Named for the charismatic Colombian musical style, Cumbia is the Adelaide Central Market’s newest restaurant, dedicated to sharing the cuisines of Colombia and South/Central America at large with Adelaide’s diners.
As Adelaide’s Latino communities grow, so too does the city’s Latin American gastronomic offering. Following from the likes of the Peruvian Mestizo in Brighton, swelling ranks of Mexican restaurants, Argentinian and Brazilian steakhouses, Cumbia will showcase another corner of South American cuisine.
“It’s a point of reference for Latinos here in South Australia,” says Salvatore Pittelli, co-owner of Cumbia along with his life partner Julietha Burgos Canon. “We’re focussing on street food, tapas and some traditional meals as well.”
“Sobrebarriga is one of my favourites – it’s real tender beef served on arepa [a Colombian/Venezuelan corn flour pancake]. Ajiaco soup is amazing – it’s a chicken broth with corn, chicken and potatoes, a big dish in Latin America. Another is pescado encocado, an Ecuadorian dish, with coconut and ling fish.”
While Cumbia aims to embrace dishes from all over South and Central America, the present menu formulated by chef Luis Carlos Gomez is mostly Colombian. The aforementioned dishes come plated inside the restaurant, while an adjoining stall in the Market slings empanadas, churros, arepas and lechona (roast pork, stuffed with rice, beans, herbs and spices, served complete with crackling) to passers-by.
Lechona, Pittelli says, was a key part of the inspiration in setting up Cumbia. Travelling to Colombia four years ago with Burgos Canon, whose family operates their own large food enterprise El Antojo, Pittelli discovered the dish and knew Australians would lap it up.
“Julietha and I embarked on setting up the business, then it was a matter of time in finding the right place, which we have now,” he says. “I was coming past here one morning and saw the sign ‘Express your interest’, so I called up Morry Cappo, who had Cappo Brothers [the previous long-standing tenant of the space], and he said they’d moved inside and the market really wanted a food place to activate the Grote Street side.”
Burgos Canon and Pittelli made their pitch for the space and, as he says, the Market administrators were blown away by the concept. Seven months later they were open for business. It forms a part of the Market’s apparent strategy to diversify its offering from produce to including more restaurants and world cuisine, as seen in its producer-in-residence stall, the likes of new French patisserie/café Les Deux Coqs, and new food stalls lining the market’s edges.

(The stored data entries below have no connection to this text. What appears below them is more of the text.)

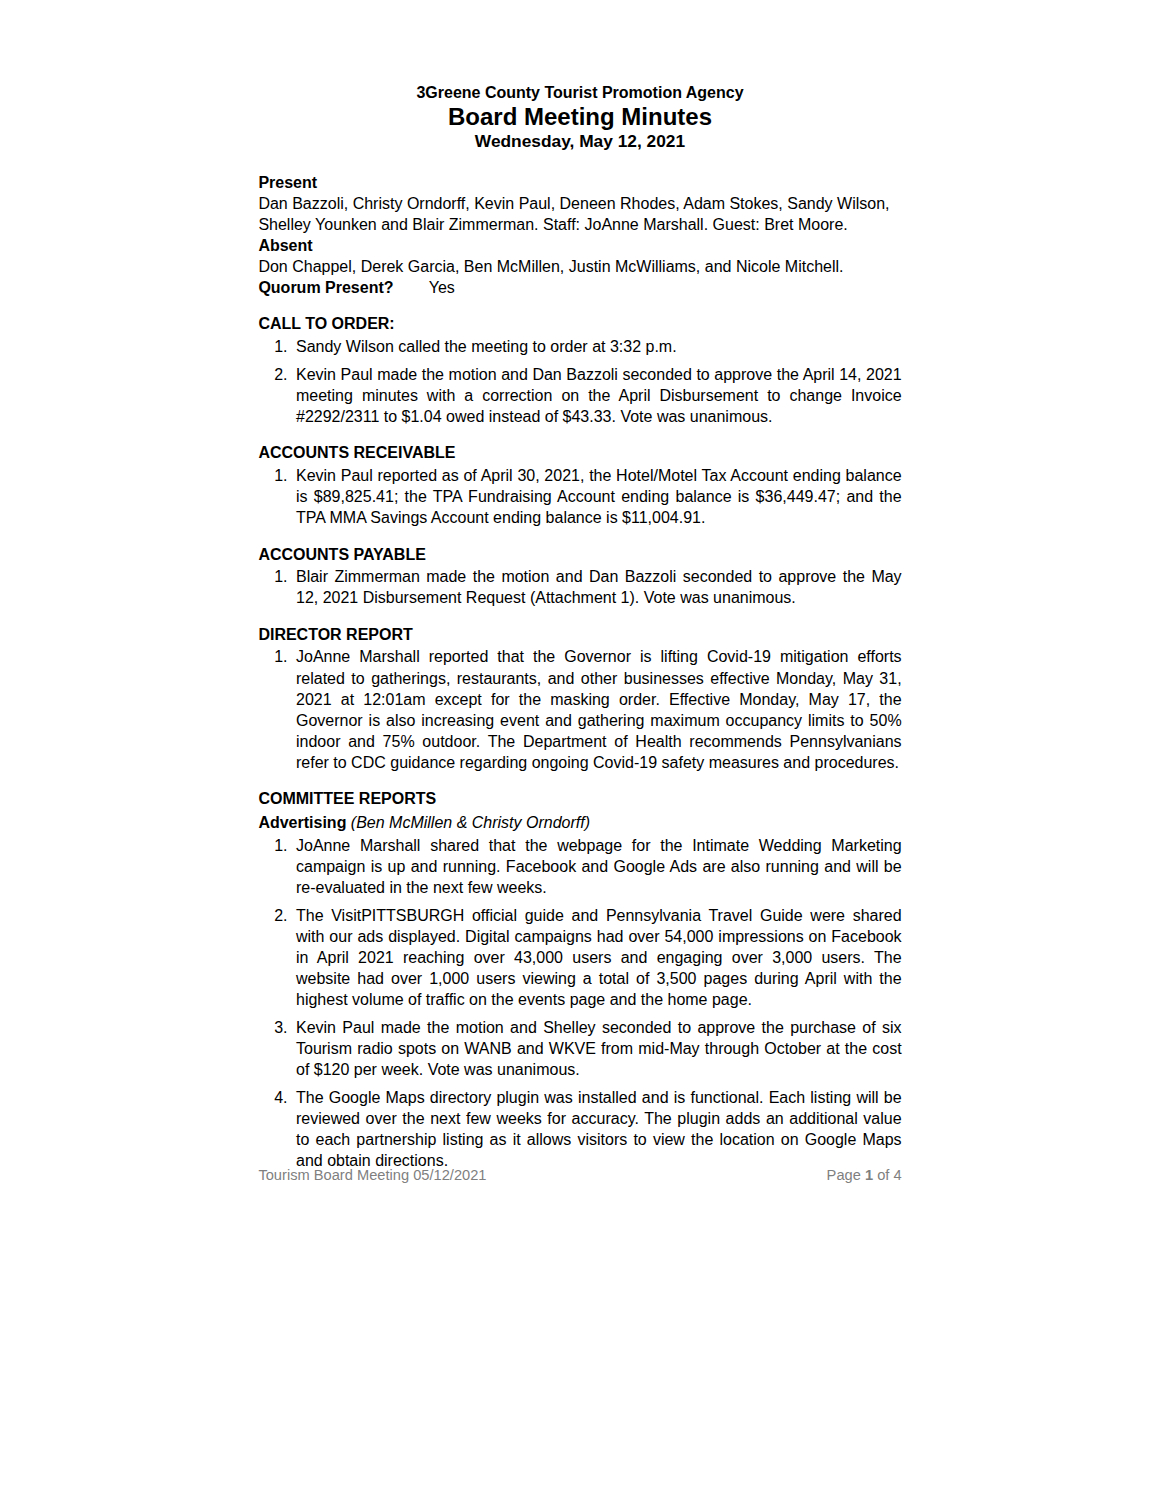3Greene County Tourist Promotion Agency
Board Meeting Minutes
Wednesday, May 12, 2021
Present
Dan Bazzoli, Christy Orndorff, Kevin Paul, Deneen Rhodes, Adam Stokes, Sandy Wilson, Shelley Younken and Blair Zimmerman. Staff: JoAnne Marshall. Guest: Bret Moore.
Absent
Don Chappel, Derek Garcia, Ben McMillen, Justin McWilliams, and Nicole Mitchell.
Quorum Present?Yes
Call to Order:
Sandy Wilson called the meeting to order at 3:32 p.m.
Kevin Paul made the motion and Dan Bazzoli seconded to approve the April 14, 2021 meeting minutes with a correction on the April Disbursement to change Invoice #2292/2311 to $1.04 owed instead of $43.33. Vote was unanimous.
Accounts Receivable
Kevin Paul reported as of April 30, 2021, the Hotel/Motel Tax Account ending balance is $89,825.41; the TPA Fundraising Account ending balance is $36,449.47; and the TPA MMA Savings Account ending balance is $11,004.91.
Accounts Payable
Blair Zimmerman made the motion and Dan Bazzoli seconded to approve the May 12, 2021 Disbursement Request (Attachment 1). Vote was unanimous.
Director Report
JoAnne Marshall reported that the Governor is lifting Covid-19 mitigation efforts related to gatherings, restaurants, and other businesses effective Monday, May 31, 2021 at 12:01am except for the masking order. Effective Monday, May 17, the Governor is also increasing event and gathering maximum occupancy limits to 50% indoor and 75% outdoor. The Department of Health recommends Pennsylvanians refer to CDC guidance regarding ongoing Covid-19 safety measures and procedures.
Committee Reports
Advertising (Ben McMillen & Christy Orndorff)
JoAnne Marshall shared that the webpage for the Intimate Wedding Marketing campaign is up and running. Facebook and Google Ads are also running and will be re-evaluated in the next few weeks.
The VisitPITTSBURGH official guide and Pennsylvania Travel Guide were shared with our ads displayed. Digital campaigns had over 54,000 impressions on Facebook in April 2021 reaching over 43,000 users and engaging over 3,000 users. The website had over 1,000 users viewing a total of 3,500 pages during April with the highest volume of traffic on the events page and the home page.
Kevin Paul made the motion and Shelley seconded to approve the purchase of six Tourism radio spots on WANB and WKVE from mid-May through October at the cost of $120 per week. Vote was unanimous.
The Google Maps directory plugin was installed and is functional. Each listing will be reviewed over the next few weeks for accuracy. The plugin adds an additional value to each partnership listing as it allows visitors to view the location on Google Maps and obtain directions.
Tourism Board Meeting 05/12/2021
Page 1 of 4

“It’s not only about the old-fashioned fruit and veg shops,” says Pittelli of the Market’s direction. “It’s a tourist attraction now, and I think if we can supply a different flavour when it comes to food in the market, we’re on a winner.”
That proximity to the Market’s produce sellers is always an advantage, of course, and one that Cumbia is already exploiting to the benefit of diners.
“We make the empanadas, the arepas ourselves, so it’s labour intensive, but I think it’ll pay off because it’s all fresh food,” he says. “The market is a big pantry for us, with [the restaurant] being a smaller place, we can go and source stuff to make fresh food right away.”
Asked whether the restaurant sees a need to ‘Australian-ise’ its menu, Pittelli says it really depends on customers’ reactions to the dishes, and that the dishes most popular with punters will naturally stay on the menu.
“You have to have the Australian fusion of course,” he says. “At the moment we’re keeping with our originals, but we have to have room to make the fusion in time.”
With generous helpings of avocado, fresh vegetables, animal protein and more-ish, cheese filled arepas, Cumbia’s menu certainly has Australian appeal. Is there another advantage of Colombian cuisine in the modern Australian market?
“Our cuisine is very authentic, and very healthy,” says Pittelli. “100 per cent of the food is gluten-free, and a tasty gluten-free at that because of the arepas.”
Cumbia also hopes to up the Market’s ante in terms of evening-trading. With a liquor licence in hand, the restaurant will run tapas nights and stay open until late on Fridays. As such, Cumbia’s bar has a long list of South American beverages, including pisco-based cocktails such as chilcano and pisco mojito, Chilean wines, Colombian and Argentinian beers Club Colombia and Quilmes, and the Brazilian cocktail caipirinha.
With plans to spread its dining space out to the Grote Street footpath on warmer days, Cumbia also has potential to grow upwards, being based under the Market’s Grote Street tower. Asked whether the restaurant plans to go up as it grows up, Pittelli says there are no firm plans at the moment, but the option is always there.
“A new stairwell has been added, which is a change to the original tower,” he says. “I believe it’s up there for other traders to use. We’re here of course, so we might get the first bite of the cherry.”